Platform quirks worth knowing

  • OnlyFans: the platform accounts for VAT on what fans pay. Your own position as a creator is separate — your supply is to the platform under a self-billing arrangement, and if you're VAT-registered, VAT applies to your share and is handled through that self-billing process. It's unusual; we set it up so it just works.
  • Ad revenue (AdSense and friends): typically paid by overseas platform entities, which changes the place-of-supply analysis — often outside the scope of UK VAT but still relevant to registration maths and reclaims. This is exactly the kind of thing to get checked once rather than guessed forever.
  • Digital products and courses: selling to UK consumers is straightforward; selling digital products to consumers abroad brings place-of-supply rules (and potentially overseas schemes) into play once volumes justify caring.
  • UK brand deals: plain vanilla — standard-rated once registered, add 20% to the invoice. Brands reclaim it, so registered creators lose nothing on B2B work.

Flat rate vs standard

The flat-rate scheme trades input-VAT reclaims for a simple percentage of gross turnover — attractive for service-only creators with few costs, but the 'limited cost trader' 16.5% rate guts the benefit for many, and product sellers with real input VAT usually do better on standard accounting. We run both numbers before registering you; it's a ten-minute calculation that's worth real money.

Registration without drama

  1. Watch the rolling number monthly — FreeAgent (included) shows it live; we get alerted as you approach the line.
  2. Consider voluntary registration early if your clients are VAT-registered brands and you buy a lot of kit — reclaiming input VAT can beat waiting.
  3. Register on time — late registration means paying VAT you never charged, plus penalties.
  4. File quarterly under Making Tax Digital — digital records and software filing are mandatory for VAT; ours is handled through FreeAgent as part of the package.
The gifted-deal blind spot Barter counts.

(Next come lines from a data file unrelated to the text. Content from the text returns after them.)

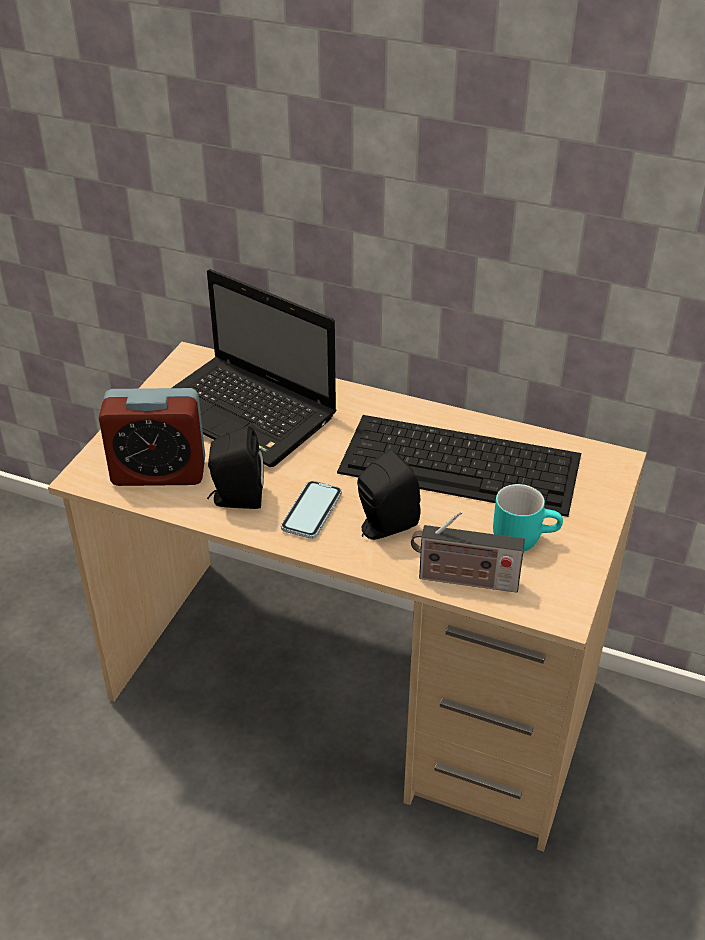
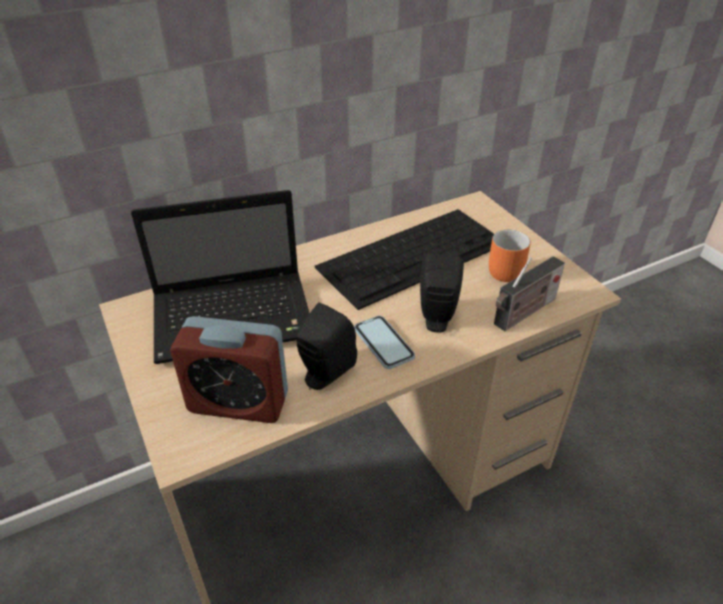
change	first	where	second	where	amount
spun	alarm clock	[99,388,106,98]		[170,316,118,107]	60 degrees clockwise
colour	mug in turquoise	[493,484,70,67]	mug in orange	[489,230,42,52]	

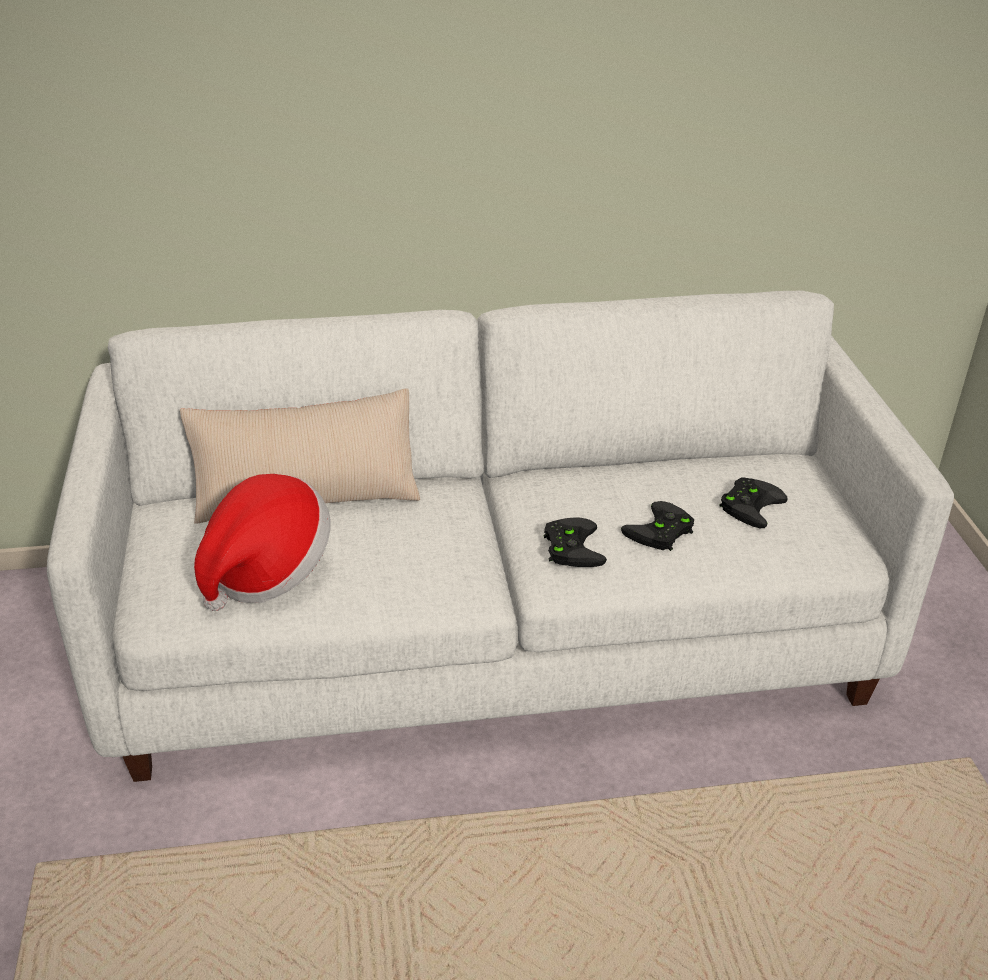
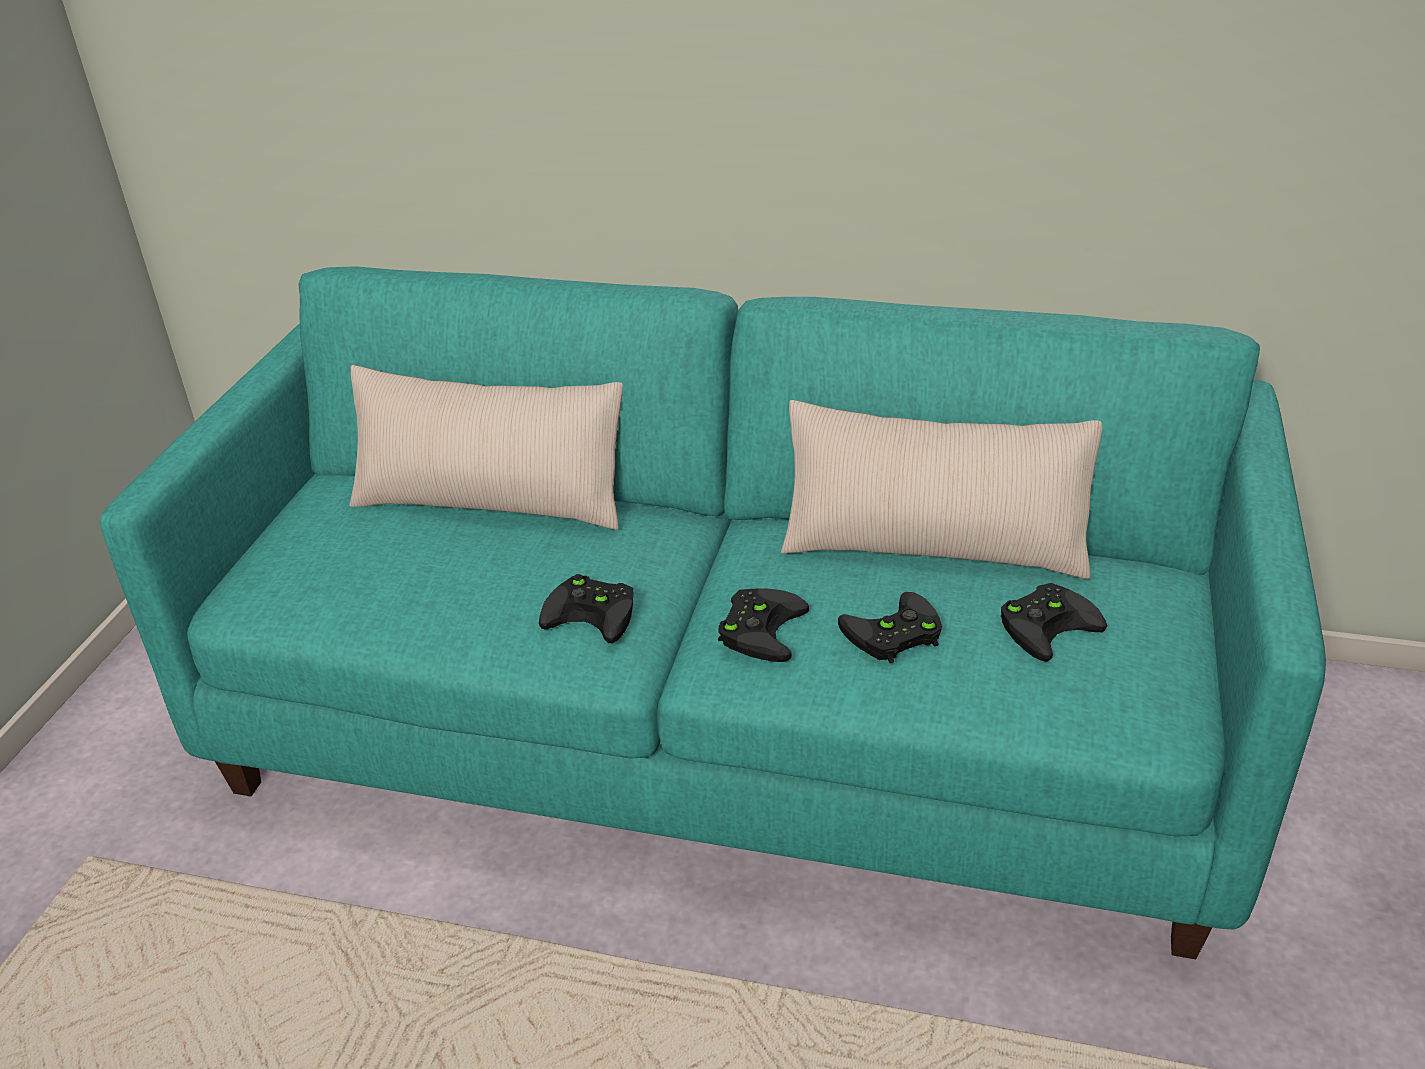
change	first	where	second	where	amount
colour	sofa in white	[47,291,907,491]	sofa in turquoise	[100,266,1226,693]	
missing	hat	[194,474,136,137]			
appeared			pillow in beige	[781,400,321,179]	
appeared			game controller in black	[539,574,95,69]	

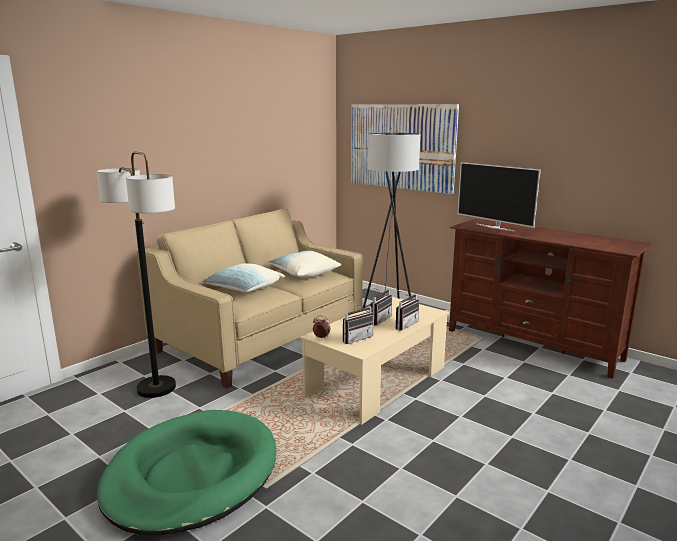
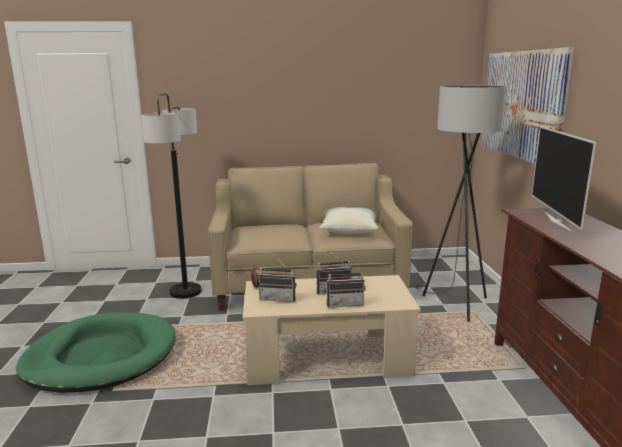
change	first	where	second	where	amount
missing	pillow	[202,263,83,29]			

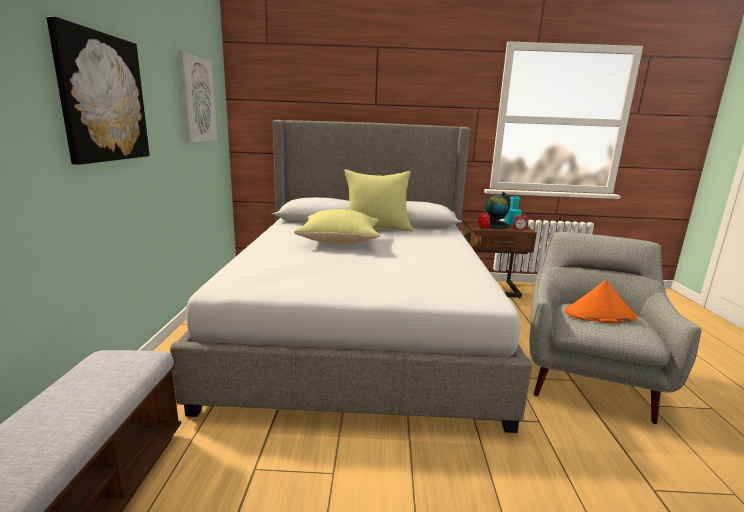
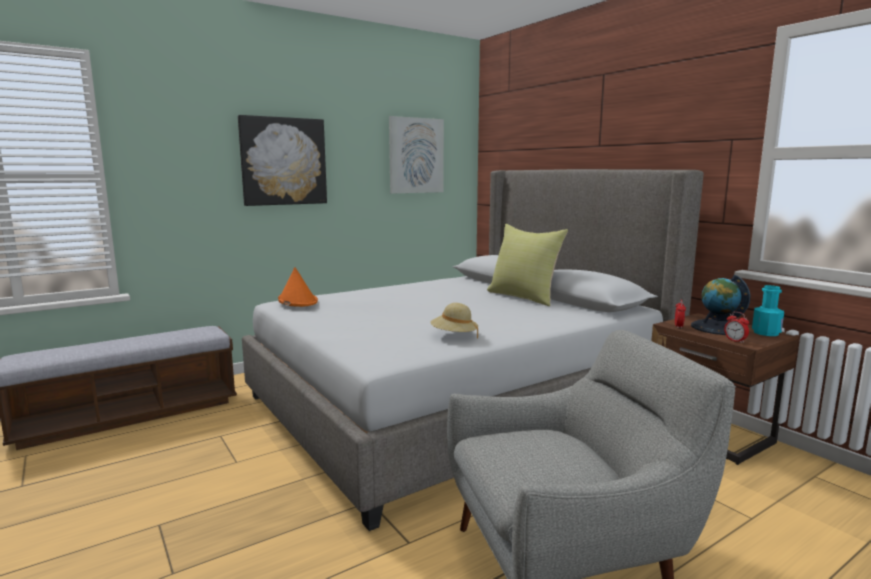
change	first	where	second	where	amount
missing	pillow in yellow	[294,209,86,35]			
relocated	hat in orange	[565,280,72,43]		[278,267,40,40]	
appeared			hat in beige	[430,303,48,35]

A creator doing £70,000 of cash work plus £25,000 of retail-value gifted collabs has crossed the threshold — and almost nobody tracks it. Our clients' gifted-income logs feed the VAT calculation automatically, so the line never sneaks up.

Approaching the threshold, or past it and unregistered? Talk to us this week — timing is the difference between routine and expensive.

Quick answers

From this guide

When does a creator have to register for VAT?

When taxable turnover passes £90,000 in any rolling 12-month period — counting cash deals, ad revenue, subscriptions, product sales and the market value of taxable gifted deals. You have 30 days from the end of the month you crossed.

Do gifted brand deals count towards VAT?

Yes — barter transactions are supplies for VAT purposes, so the market value of products or trips received in return for content counts towards your threshold.

Should a creator use the VAT flat-rate scheme?

Sometimes — it simplifies admin for service-heavy creators with few costs, but the limited-cost-trader rate (16.5%) removes most of the benefit for many, and product sellers usually do better reclaiming input VAT on standard accounting. Run both numbers first.

Do I charge VAT on brand deals after registering?

Yes — UK brand work is standard-rated, so you add 20% to invoices. VAT-registered brands reclaim it, so your rates stay effectively unchanged for B2B work.